→ Task details
Please reproduce word for word everything from the first of the lines below down to the line containing "新潮文庫 978-4-10-104652-5 781円 2024/10/29", including both of those lines.

(Records to process)

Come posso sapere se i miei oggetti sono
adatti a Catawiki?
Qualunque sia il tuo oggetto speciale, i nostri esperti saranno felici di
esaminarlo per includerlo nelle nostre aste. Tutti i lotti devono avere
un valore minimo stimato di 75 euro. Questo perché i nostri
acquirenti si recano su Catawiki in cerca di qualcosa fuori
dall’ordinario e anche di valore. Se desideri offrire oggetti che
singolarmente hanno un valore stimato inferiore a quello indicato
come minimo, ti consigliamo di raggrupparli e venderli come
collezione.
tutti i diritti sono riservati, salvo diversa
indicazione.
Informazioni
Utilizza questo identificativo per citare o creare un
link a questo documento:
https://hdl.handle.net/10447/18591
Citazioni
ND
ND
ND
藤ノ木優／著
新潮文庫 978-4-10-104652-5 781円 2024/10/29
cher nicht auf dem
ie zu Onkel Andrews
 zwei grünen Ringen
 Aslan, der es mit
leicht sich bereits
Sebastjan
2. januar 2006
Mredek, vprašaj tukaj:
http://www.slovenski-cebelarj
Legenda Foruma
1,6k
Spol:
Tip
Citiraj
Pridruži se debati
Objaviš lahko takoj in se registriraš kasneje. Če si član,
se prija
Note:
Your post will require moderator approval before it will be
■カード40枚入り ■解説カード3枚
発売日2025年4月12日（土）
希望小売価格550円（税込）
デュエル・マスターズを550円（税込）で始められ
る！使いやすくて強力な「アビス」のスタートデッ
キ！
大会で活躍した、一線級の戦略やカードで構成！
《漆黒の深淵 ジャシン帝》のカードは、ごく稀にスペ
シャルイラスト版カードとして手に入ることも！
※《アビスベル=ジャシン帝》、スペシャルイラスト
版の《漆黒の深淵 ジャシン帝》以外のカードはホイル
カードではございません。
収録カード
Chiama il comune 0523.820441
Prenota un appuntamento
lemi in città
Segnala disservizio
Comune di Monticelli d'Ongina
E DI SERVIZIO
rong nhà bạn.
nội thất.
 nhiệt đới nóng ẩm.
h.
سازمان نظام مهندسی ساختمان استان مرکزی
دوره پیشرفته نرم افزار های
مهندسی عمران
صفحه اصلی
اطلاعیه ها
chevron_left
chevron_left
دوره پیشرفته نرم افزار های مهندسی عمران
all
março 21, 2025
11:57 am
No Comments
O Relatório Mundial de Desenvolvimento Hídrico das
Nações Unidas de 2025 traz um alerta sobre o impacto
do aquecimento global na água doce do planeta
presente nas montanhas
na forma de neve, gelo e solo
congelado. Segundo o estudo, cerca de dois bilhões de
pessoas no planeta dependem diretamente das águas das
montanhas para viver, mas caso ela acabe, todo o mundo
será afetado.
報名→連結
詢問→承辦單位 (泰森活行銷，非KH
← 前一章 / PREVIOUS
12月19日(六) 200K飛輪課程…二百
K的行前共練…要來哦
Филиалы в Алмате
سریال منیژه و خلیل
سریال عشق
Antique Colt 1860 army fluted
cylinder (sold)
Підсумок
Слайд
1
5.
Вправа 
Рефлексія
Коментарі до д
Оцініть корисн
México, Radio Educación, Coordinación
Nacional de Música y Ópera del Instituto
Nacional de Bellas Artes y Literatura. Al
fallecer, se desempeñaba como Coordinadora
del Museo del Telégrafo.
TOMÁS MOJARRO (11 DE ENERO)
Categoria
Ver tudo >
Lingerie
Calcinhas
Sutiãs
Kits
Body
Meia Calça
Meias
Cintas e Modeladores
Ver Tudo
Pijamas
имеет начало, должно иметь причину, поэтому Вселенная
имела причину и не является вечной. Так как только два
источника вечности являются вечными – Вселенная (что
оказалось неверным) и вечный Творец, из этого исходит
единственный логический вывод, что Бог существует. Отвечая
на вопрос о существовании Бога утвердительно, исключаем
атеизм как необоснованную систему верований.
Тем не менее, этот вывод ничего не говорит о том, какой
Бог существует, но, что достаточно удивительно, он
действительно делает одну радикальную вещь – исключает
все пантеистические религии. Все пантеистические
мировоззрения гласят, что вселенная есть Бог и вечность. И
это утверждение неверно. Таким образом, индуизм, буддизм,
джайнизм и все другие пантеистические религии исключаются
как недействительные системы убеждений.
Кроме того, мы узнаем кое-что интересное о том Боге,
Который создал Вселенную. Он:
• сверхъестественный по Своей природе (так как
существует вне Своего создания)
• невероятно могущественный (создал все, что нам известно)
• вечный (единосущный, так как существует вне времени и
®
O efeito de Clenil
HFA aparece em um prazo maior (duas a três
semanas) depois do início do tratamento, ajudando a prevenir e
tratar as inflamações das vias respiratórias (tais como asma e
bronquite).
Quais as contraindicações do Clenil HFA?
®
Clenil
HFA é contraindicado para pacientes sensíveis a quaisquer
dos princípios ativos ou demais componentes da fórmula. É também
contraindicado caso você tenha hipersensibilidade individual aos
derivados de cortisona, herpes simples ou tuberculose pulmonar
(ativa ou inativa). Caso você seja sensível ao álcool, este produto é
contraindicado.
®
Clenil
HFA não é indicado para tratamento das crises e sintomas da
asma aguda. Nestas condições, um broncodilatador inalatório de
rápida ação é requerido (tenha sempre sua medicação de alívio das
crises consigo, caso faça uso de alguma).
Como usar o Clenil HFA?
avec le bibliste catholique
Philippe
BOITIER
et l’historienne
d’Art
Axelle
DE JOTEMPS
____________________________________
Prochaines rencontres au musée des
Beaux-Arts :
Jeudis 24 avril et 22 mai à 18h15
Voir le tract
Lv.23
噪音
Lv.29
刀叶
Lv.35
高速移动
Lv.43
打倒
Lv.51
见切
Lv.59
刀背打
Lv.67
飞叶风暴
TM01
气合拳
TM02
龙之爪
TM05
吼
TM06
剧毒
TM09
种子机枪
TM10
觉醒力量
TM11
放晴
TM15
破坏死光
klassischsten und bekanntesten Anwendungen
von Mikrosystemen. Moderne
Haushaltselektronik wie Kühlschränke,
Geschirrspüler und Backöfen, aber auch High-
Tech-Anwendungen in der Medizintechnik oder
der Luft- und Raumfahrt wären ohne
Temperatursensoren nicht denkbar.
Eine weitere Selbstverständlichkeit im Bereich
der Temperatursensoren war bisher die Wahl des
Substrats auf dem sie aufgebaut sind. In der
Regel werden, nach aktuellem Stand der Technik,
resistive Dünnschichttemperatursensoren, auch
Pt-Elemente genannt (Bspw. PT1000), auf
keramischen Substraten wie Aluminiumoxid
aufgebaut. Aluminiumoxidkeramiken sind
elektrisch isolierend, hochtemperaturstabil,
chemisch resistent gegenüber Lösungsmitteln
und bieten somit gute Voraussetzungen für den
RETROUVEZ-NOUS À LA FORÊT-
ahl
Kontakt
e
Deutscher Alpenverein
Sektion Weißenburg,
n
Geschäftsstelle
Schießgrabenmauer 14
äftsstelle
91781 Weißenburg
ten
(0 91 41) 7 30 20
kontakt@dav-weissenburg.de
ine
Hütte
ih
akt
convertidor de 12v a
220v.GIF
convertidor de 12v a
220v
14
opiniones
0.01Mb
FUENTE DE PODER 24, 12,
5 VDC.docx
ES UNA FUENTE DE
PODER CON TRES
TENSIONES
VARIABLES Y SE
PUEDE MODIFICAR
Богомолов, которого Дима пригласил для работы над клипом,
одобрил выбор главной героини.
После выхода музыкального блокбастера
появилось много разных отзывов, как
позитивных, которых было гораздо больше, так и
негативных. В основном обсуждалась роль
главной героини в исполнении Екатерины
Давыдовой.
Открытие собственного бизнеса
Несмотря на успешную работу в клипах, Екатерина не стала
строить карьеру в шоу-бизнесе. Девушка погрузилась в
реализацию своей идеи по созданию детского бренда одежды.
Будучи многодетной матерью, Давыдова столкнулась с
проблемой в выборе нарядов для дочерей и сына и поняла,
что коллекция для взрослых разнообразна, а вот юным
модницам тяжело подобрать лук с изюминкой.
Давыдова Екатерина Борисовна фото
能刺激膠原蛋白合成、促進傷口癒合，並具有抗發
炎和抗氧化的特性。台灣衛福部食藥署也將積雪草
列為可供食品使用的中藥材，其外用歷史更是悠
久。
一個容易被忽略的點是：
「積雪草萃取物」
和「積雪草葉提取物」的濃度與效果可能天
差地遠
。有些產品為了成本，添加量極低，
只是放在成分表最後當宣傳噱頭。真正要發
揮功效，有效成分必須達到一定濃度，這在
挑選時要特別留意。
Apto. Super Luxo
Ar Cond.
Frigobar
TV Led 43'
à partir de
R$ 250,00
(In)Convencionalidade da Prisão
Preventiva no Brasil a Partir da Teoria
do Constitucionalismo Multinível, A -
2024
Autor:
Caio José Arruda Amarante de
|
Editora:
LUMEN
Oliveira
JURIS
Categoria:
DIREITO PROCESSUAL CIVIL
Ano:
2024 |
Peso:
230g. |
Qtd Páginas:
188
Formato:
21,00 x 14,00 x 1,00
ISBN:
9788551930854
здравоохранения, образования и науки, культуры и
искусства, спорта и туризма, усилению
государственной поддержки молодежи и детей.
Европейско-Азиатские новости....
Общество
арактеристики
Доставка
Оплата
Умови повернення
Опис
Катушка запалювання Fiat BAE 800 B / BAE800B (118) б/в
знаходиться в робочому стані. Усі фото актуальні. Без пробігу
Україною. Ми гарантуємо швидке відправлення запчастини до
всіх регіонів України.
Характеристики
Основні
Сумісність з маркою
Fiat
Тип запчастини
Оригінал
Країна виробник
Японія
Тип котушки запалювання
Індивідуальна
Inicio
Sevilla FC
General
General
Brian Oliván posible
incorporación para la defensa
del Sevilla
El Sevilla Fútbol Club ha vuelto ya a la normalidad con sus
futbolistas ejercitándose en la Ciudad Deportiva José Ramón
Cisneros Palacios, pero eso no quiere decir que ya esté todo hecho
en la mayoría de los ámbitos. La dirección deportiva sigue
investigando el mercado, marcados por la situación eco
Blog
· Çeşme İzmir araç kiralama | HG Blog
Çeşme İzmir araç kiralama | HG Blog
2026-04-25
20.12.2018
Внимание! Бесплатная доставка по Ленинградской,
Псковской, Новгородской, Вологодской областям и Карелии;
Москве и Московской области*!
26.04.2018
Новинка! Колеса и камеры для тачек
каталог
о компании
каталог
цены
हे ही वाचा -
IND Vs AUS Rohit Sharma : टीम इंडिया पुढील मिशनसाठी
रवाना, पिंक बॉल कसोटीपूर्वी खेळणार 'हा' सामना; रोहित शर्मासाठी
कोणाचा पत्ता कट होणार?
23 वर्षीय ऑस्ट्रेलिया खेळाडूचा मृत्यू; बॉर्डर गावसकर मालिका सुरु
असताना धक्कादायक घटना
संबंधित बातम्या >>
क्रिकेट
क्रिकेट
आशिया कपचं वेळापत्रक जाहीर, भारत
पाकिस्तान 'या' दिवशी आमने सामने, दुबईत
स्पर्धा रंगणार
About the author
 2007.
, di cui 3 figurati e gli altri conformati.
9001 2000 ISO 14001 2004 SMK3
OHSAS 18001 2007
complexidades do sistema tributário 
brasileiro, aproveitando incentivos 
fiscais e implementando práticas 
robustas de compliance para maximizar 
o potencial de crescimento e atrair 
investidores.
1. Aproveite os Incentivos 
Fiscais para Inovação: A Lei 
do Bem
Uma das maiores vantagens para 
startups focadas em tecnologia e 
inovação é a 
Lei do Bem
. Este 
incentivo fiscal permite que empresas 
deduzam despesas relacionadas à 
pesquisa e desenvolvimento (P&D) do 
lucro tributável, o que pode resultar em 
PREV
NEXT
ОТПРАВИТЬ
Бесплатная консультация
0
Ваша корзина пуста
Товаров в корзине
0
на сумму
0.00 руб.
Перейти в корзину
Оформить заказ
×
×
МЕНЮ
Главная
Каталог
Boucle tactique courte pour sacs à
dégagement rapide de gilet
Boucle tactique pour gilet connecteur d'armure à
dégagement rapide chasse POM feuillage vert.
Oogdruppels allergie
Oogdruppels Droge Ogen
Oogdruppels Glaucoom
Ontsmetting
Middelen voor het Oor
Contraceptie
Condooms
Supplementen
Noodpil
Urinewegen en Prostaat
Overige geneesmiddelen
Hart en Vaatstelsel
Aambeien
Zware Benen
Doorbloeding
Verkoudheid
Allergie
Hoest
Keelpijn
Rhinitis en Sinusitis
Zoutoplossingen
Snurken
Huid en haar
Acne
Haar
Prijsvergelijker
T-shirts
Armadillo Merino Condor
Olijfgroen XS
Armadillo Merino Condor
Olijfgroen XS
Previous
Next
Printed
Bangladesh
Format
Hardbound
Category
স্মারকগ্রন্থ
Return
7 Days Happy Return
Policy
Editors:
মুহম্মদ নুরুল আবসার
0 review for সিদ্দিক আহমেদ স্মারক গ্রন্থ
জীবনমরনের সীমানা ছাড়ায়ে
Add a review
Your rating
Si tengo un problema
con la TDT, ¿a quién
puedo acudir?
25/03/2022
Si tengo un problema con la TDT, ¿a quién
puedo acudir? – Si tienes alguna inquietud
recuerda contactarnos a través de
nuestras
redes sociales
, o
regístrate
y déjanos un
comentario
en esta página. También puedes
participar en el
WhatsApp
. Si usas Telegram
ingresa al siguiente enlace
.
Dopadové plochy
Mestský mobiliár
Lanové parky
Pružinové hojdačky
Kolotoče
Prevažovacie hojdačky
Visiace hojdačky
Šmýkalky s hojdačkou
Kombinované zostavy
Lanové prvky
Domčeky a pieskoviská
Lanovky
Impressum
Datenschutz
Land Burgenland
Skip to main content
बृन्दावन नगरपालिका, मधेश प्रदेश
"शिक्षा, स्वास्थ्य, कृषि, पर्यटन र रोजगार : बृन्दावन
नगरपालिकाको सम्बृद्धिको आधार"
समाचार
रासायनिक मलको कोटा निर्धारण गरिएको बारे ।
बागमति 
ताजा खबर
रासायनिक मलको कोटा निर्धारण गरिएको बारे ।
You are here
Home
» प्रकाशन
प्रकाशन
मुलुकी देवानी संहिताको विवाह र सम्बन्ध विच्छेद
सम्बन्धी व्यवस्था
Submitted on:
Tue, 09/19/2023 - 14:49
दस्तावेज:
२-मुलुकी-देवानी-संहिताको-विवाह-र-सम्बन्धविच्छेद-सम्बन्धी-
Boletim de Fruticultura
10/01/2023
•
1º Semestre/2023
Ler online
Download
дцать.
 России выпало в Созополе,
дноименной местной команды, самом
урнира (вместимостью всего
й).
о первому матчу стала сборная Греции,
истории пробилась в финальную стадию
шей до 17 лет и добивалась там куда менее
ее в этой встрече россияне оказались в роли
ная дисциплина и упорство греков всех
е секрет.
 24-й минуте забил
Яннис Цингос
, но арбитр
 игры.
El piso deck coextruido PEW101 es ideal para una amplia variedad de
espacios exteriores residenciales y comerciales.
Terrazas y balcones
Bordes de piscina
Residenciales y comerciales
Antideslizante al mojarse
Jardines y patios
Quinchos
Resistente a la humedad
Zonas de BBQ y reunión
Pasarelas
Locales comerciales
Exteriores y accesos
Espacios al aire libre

(End Records to process)

→ Answer to the exercise
Come posso sapere se i miei oggetti sono
adatti a Catawiki?
Qualunque sia il tuo oggetto speciale, i nostri esperti saranno felici di
esaminarlo per includerlo nelle nostre aste. Tutti i lotti devono avere
un valore minimo stimato di 75 euro. Questo perché i nostri
acquirenti si recano su Catawiki in cerca di qualcosa fuori
dall’ordinario e anche di valore. Se desideri offrire oggetti che
singolarmente hanno un valore stimato inferiore a quello indicato
come minimo, ti consigliamo di raggrupparli e venderli come
collezione.
tutti i diritti sono riservati, salvo diversa
indicazione.
Informazioni
Utilizza questo identificativo per citare o creare un
link a questo documento:
https://hdl.handle.net/10447/18591
Citazioni
ND
ND
ND
藤ノ木優／著
新潮文庫 978-4-10-104652-5 781円 2024/10/29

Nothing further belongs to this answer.